## RECORDED DATA
========

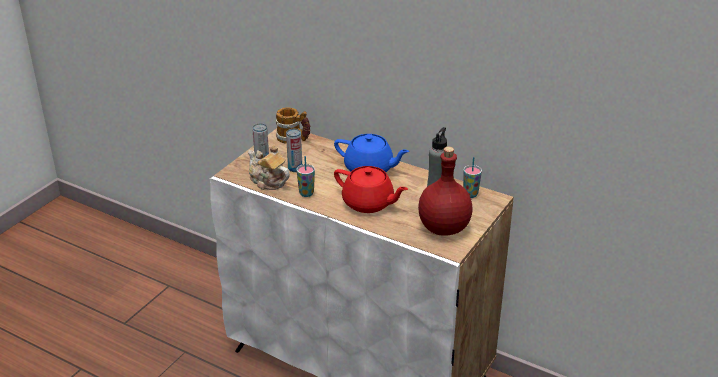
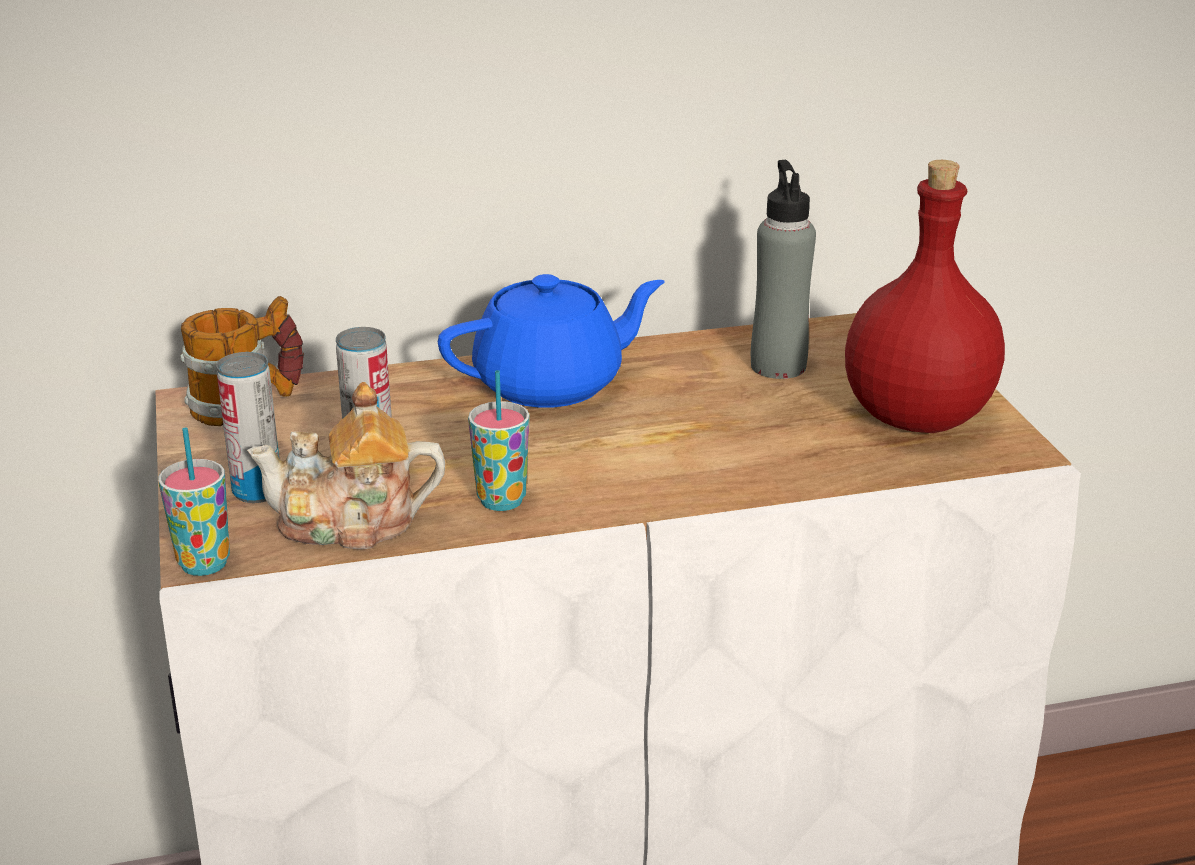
camera: 45 degrees left, 5 degrees down
red teapot [334,166,408,213] -> none
cup [463,157,482,198] -> cup moved to [158,427,230,576]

========

## DIRECTIONS
Set down the material above exactly as it reads, but not its pictures.

## ANSWER SPACE
camera: 45 degrees left, 5 degrees down
red teapot [334,166,408,213] -> none
cup [463,157,482,198] -> cup moved to [158,427,230,576]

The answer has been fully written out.